In 1993 the Minneapolis Star Tribune published an editorial in the bullying style that is a kind of trademark; the Star Tribune editorial board is long on argument by adjective, invective, and banging the fist on the table. In 1993, the Star Tribune condemned the Senate filibuster as “the putrid flood of verbiage known as the filibuster.” In 1994 it lauded efforts to abolish the filibuster. On April 24 of this year, however, the Star Tribune praised the virtues of the filibuster and condemned Republican efforts to end it in connection with judicial nominations.
We wrote about the Star Tribune’s “down the memory hole” approach to opinion journalism here in “1994 was so long ago” and in related posts including “That was then, this is now” and “Walter Mondale hits bottom.” We also wrote about the Star Tribune on the filibuster for the Daily Standard in “They were against it, before they were for it.”
The first of our posts on the Star Tribune and the filibuster included full text images of the Star Tribune’s 1993 and 1994 editorials in a reduced format that could be blown up by clicking on the image (as John explained in the post). The post nevertheless prompted this mind-boggling message from deputy editorial page editor Jim Boyd — the same guy who called us fraudulent smear artists for a column of ours that the Star Tribune publised last August on John Kerry’s bogus journey to Cambodia — challenging the factual basis of our charge of editorial inconsistency:

Waiting for the citation from the Star Tribune where we called for a change in Senate rules to outlaw the filibuster on either policy issues or judicial candidates. Sure, we sometimes didn’t like them, but can you find a place where we ever called for a rule change?
Me thinks not; as usual, you are just changing the subject. And unlike us, you don’t even print responses to your views.

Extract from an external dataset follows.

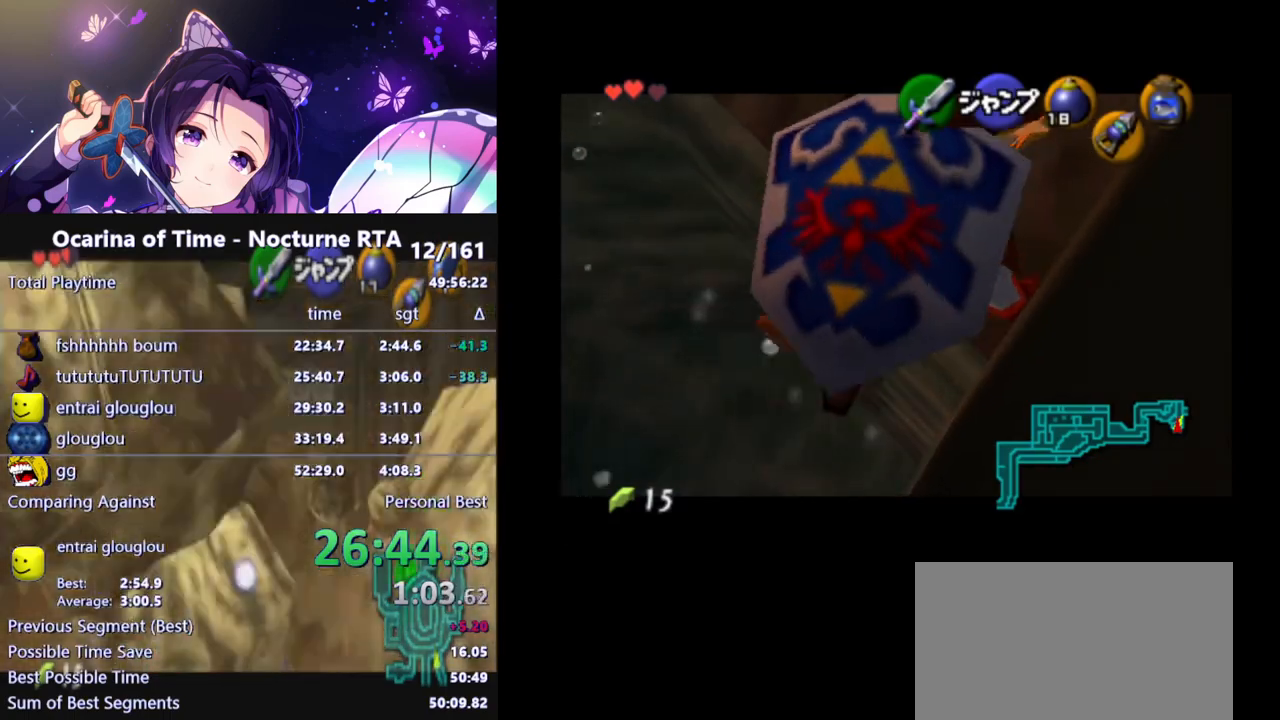
{"buttons": ["L1"], "left_stick": "up", "right_stick": "center", "events": []}
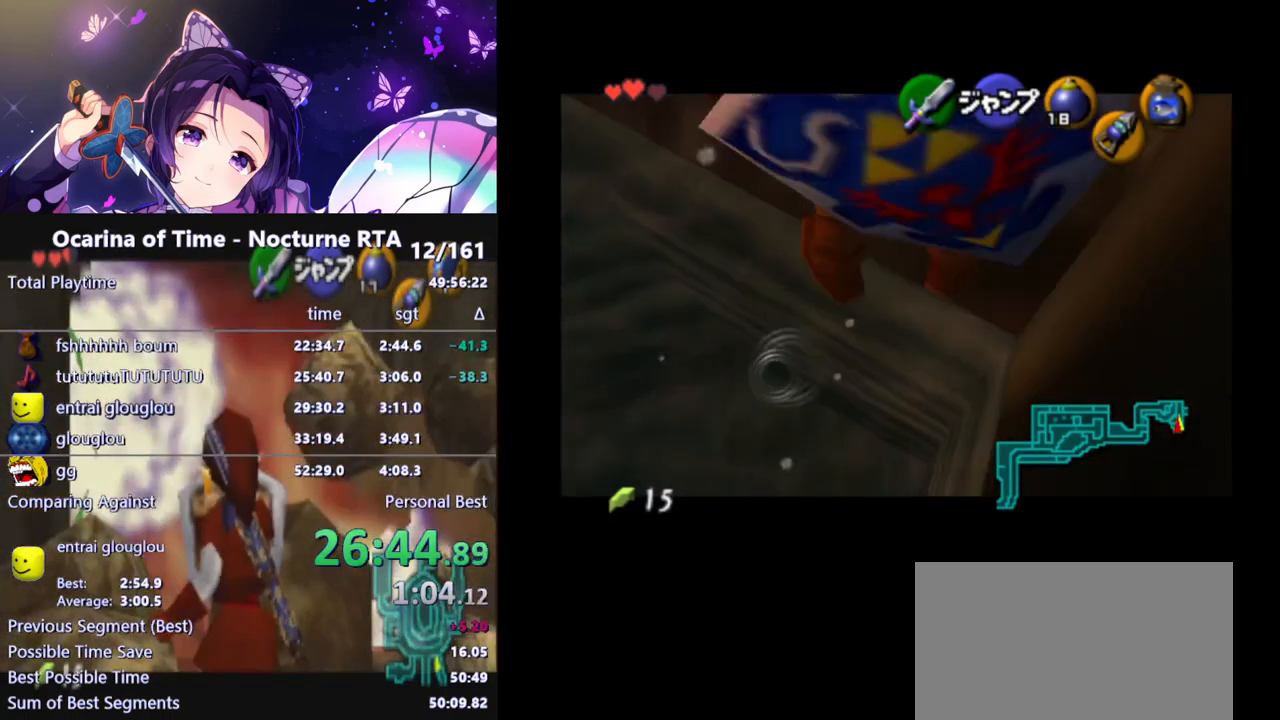
{"buttons": ["L1"], "left_stick": "up", "right_stick": "center", "events": []}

Later that day Boyd wrote:

The main point is that we’ve never urged Democrats in the Senate to abolish the filibuster, let alone use a point of order maneuver to get around a filibuster on a rules change in order to make a rules change. Nor have we ever urged a Democratic president to make recess appointments of rejected judges, or to bring back rejected judges for a second try.
Nor did your original post deal with the substance of the Sunday editorial; you just said we were being hypocrites. That’s not true, but even if it were, it wouldn’t speak to the arguments in the Sunday editorial. They stand on their own merit.

Two days later, Boyd wrote:

Re. the filibuster: I was looking only at the one 1993 editorial about filibusters. There was a second editorial in 1994, in which we endorsed a Don Fraser proposal for revising senate rules. We’d missed the second one in a search we did before running our Sunday editorial. We found it about half an hour ago. I think you actually have caught us in a contradiction. We can change our mind, as we did on light rail, but in this case, we really didn’t. We simply missed the precedent and, like a court, if we make such a shift, we owe readers an explanation for why we did it.

When we posted this message from Boyd, John commented:

I really do wonder: is the Star Tribune’s editorial board actually going to try to explain why it advocated terminating the filibuster when the Republicans were in the minority, but considers it a bulwark of democracy now that the Democrats are using it? If so, it should be interesting.

Since then, the Star Tribune has run Walter Mondale’s Orwellian column on the virtues of the filibuster. Today the Star Tribune reiterates its support of the filibuster: “Senate showdown/Protect the filibuster.” We’re still waiting for the editorial explanation that the Star Tribune acknowledges it owes its readers. Until that time its editorials should themselves be deemed putrid verbiage.
Today’s editorial is worthy of note in one additional respect. The editorial asserts, Star Tribune-style:

Priscilla Owen, a justice on the Texas Supreme Court, holds procorporate and antiabortion views so extreme that Alberto Gonzales, now Bush’s attorney general, once described one of her opinions as “an unconscionable act of judicial activism.”

This is a standard Democratic talking point, the kind that the Star Tribune appears routinely to take off its fax machine and insert into its editorials. John conclusively refuted this canard about Alberto Gonzales and Justice Owen here and revisited the subject with a comment from appellate lawyer Mark Arnold here. The Star Tribune’s repetition of this canard today is the kind of malicious hooey a fraudulent smear artist would spout. It’s also journalistic malpractice.